> **Excerpt to read**
....

MPS tuning defaults¶
When the resolved torch device is mps, OpenMed applies conservative PyTorch MPS environment defaults before loading the model:
| Variable | Default | Why it is set |
|---|---|---|
PYTORCH_ENABLE_MPS_FALLBACK | 1 | Allows unsupported MPS ops to run on CPU instead of failing immediately. |
PYTORCH_MPS_HIGH_WATERMARK_RATIO | 1.0 | Keeps allocations within PyTorch's recommended working-set size. |
PYTORCH_MPS_LOW_WATERMARK_RATIO | 0.9 | Encourages earlier adaptive commits and garbage collection. |
Existing values are preserved, so deployment-specific choices from your shell, service manager, or notebook are not overwritten. See the official PyTorch MPS environment variable reference for the complete list of knobs.

....

> **Exercise data**
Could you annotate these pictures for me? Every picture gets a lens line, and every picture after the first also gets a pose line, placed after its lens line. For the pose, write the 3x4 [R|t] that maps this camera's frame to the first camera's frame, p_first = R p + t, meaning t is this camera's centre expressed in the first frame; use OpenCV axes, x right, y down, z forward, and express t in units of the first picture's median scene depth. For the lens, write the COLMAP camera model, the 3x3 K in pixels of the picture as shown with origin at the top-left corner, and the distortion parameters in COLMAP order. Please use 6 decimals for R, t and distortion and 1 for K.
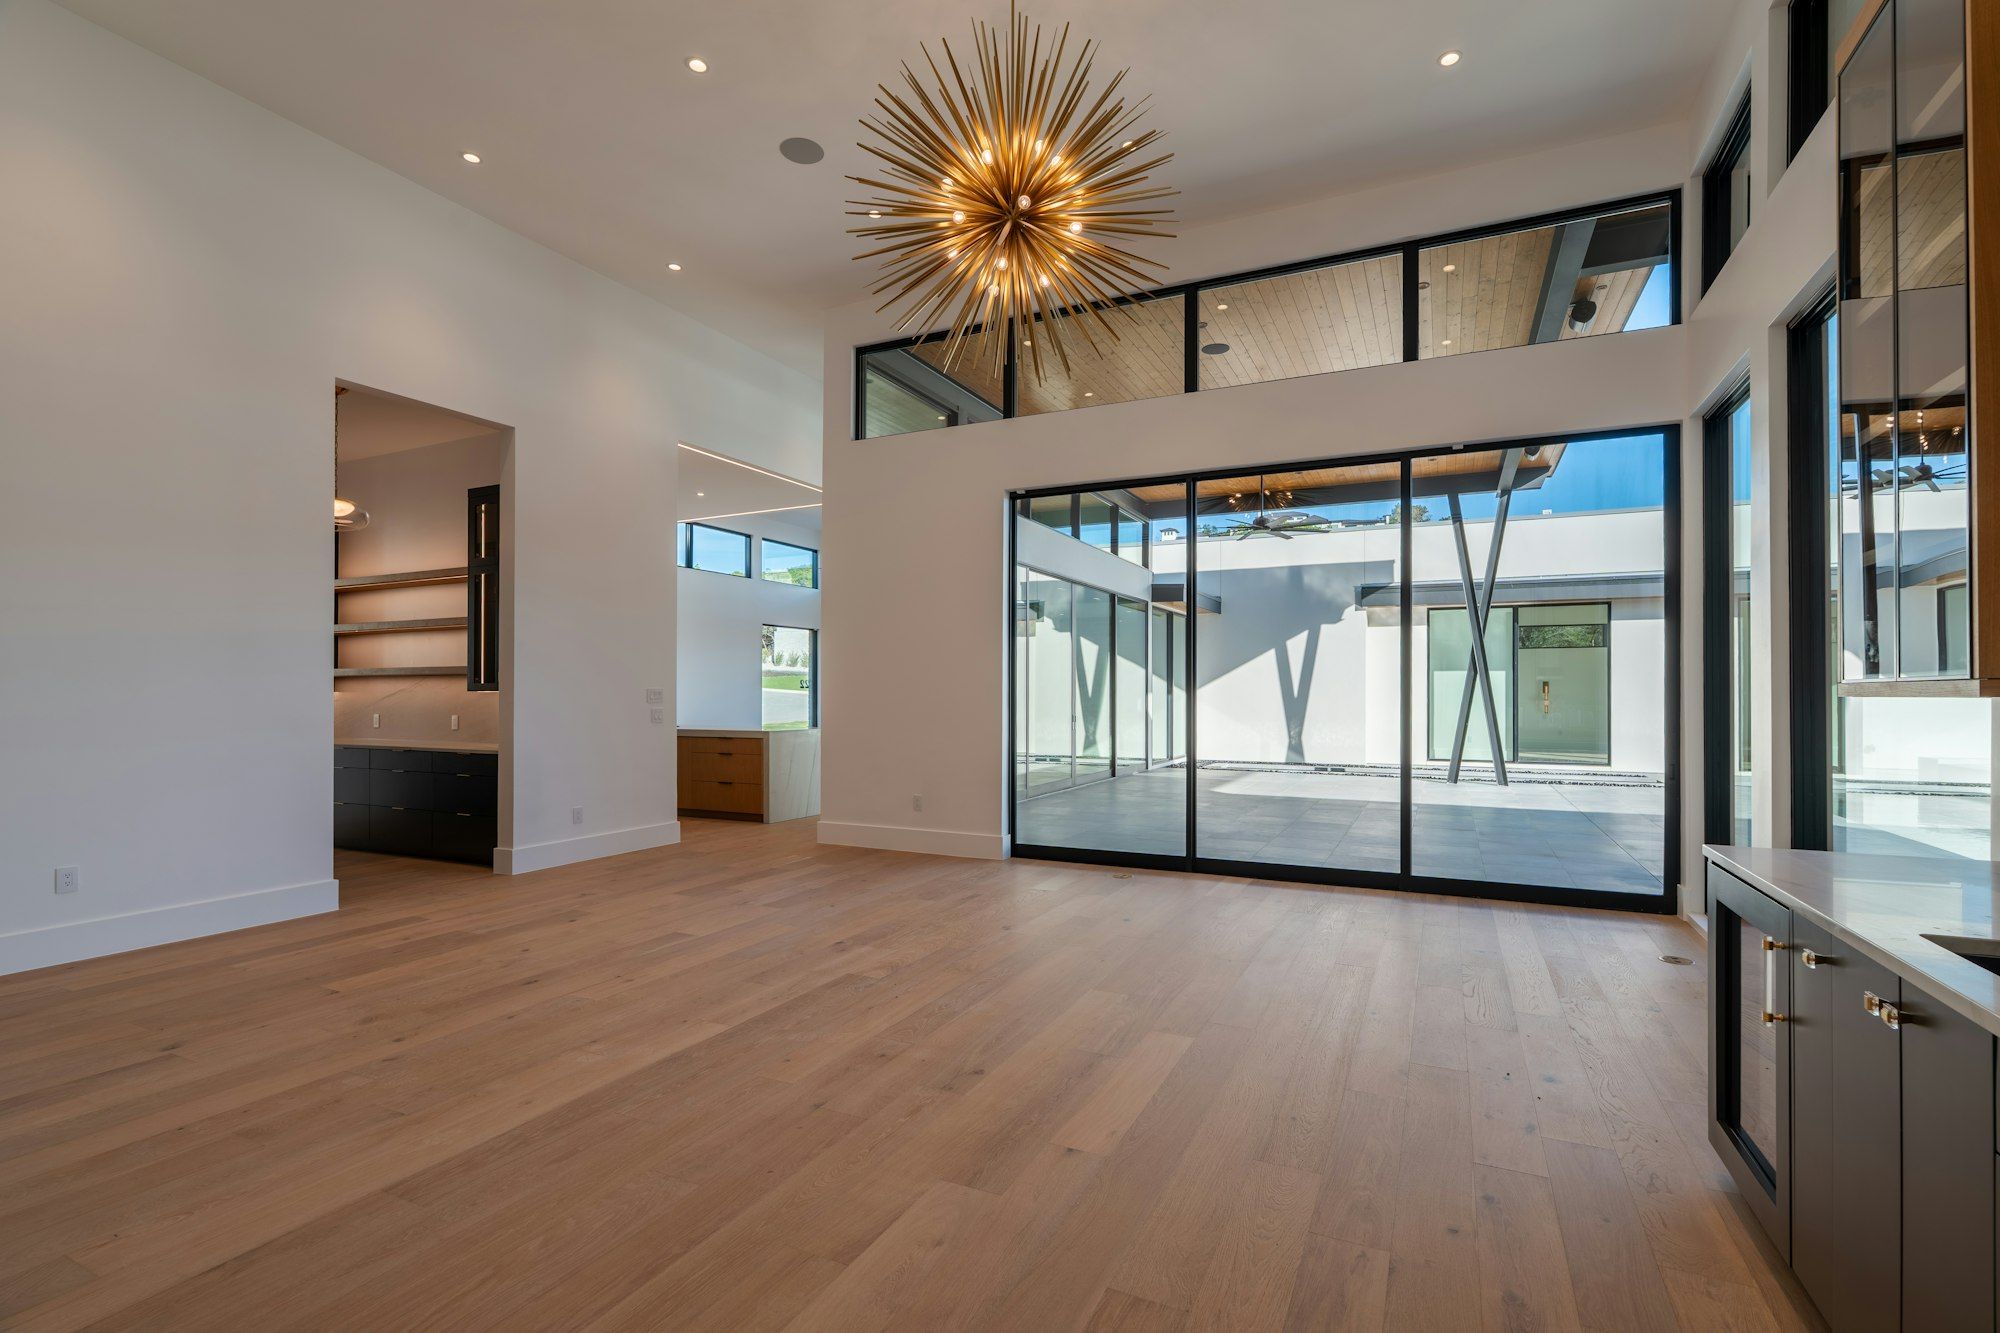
lens RADIAL K [[897.9, 0, 1006.1], [0, 897.9, 688.3], [0, 0, 1]] dist [-0.001425, -0.000150]
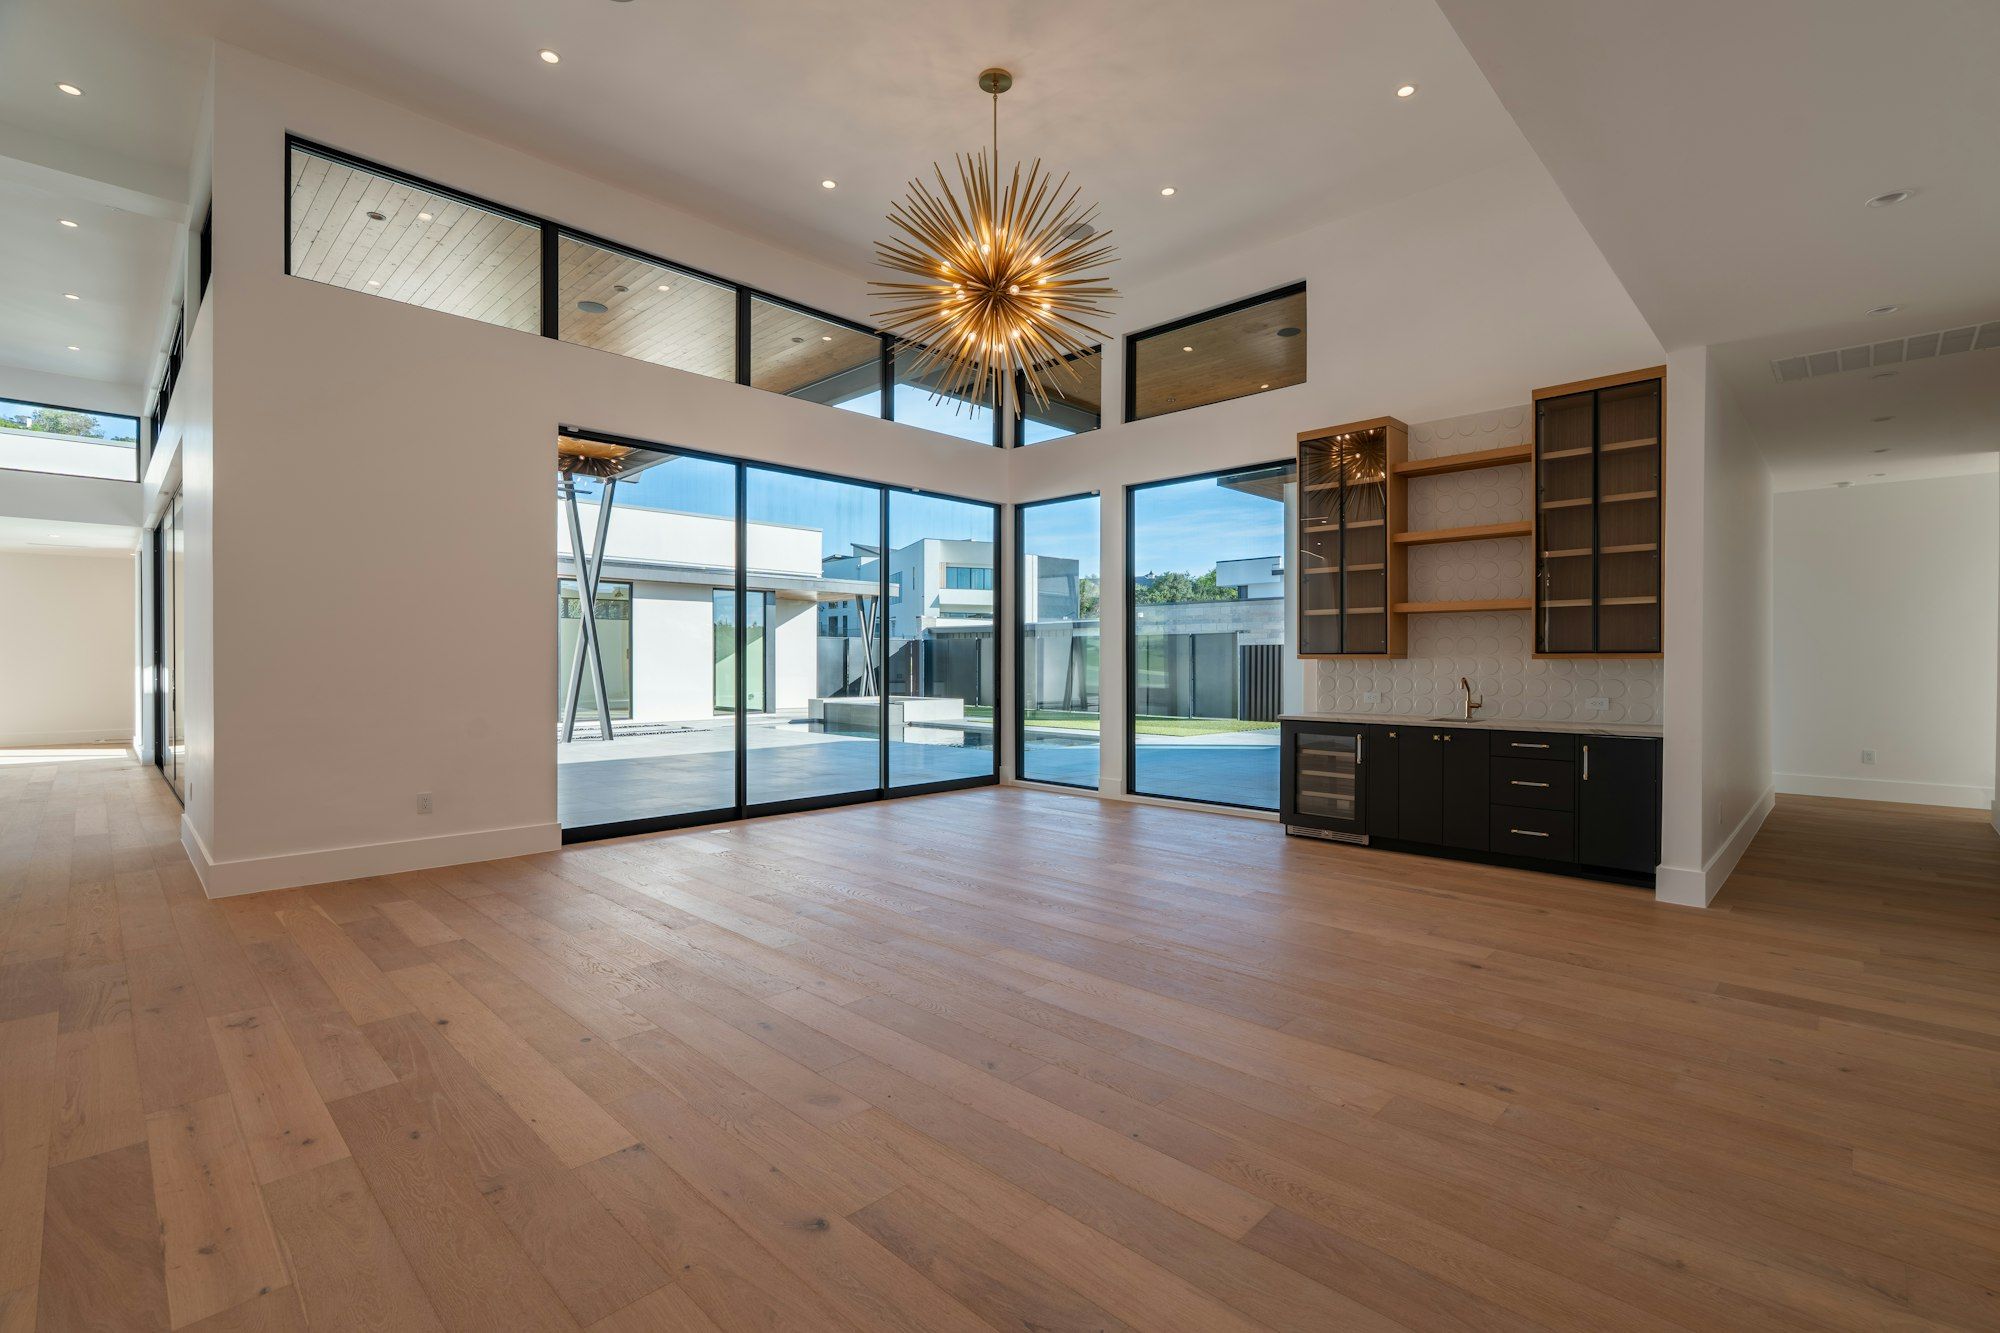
lens RADIAL K [[897.9, 0, 1004.4], [0, 897.9, 657.9], [0, 0, 1]] dist [-0.001425, -0.000150]
pose [[0.319435, 0.000616, 0.947608, -0.374260], [-0.004870, 0.999988, 0.000992, 0.001530], [-0.947596, -0.004932, 0.319435, 0.171839]]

....

> **Requirement A**
Please translate this sentence from the MPS tuning defaults section into Spanish: "Existing values are preserved, so deployment-specific choices from your shell, service manager, or notebook are not overwritten."
> **Requirement B**
Name every environment variable that the MPS tuning defaults section says OpenMed sets, along with the default value given for each.
> **Requirement C**
Write the next part of the MPS tuning defaults section, picking up right after its final sentence.

> **Written answer A**
Los valores existentes se conservan, de modo que las opciones específicas de la implementación procedentes de su shell, gestor de servicios o notebook no se sobrescriben.

> **Written answer B**
PYTORCH_ENABLE_MPS_FALLBACK: 1
PYTORCH_MPS_HIGH_WATERMARK_RATIO: 1.0
PYTORCH_MPS_LOW_WATERMARK_RATIO: 0.9

> **Written answer C**
Caveats¶
MPS support is broad but not identical to CPU or CUDA. With PYTORCH_ENABLE_MPS_FALLBACK=1, unsupported operations can move to CPU, which may reduce throughput and introduce extra device transfers. For strict reproducibility checks, set device="cpu" or OPENMED_TORCH_DEVICE=cpu.
The resolver recommends float32 as the safe default dtype on MPS. Only use float16 or other reduced precision settings when you have validated recall and span integrity for the specific model and dataset.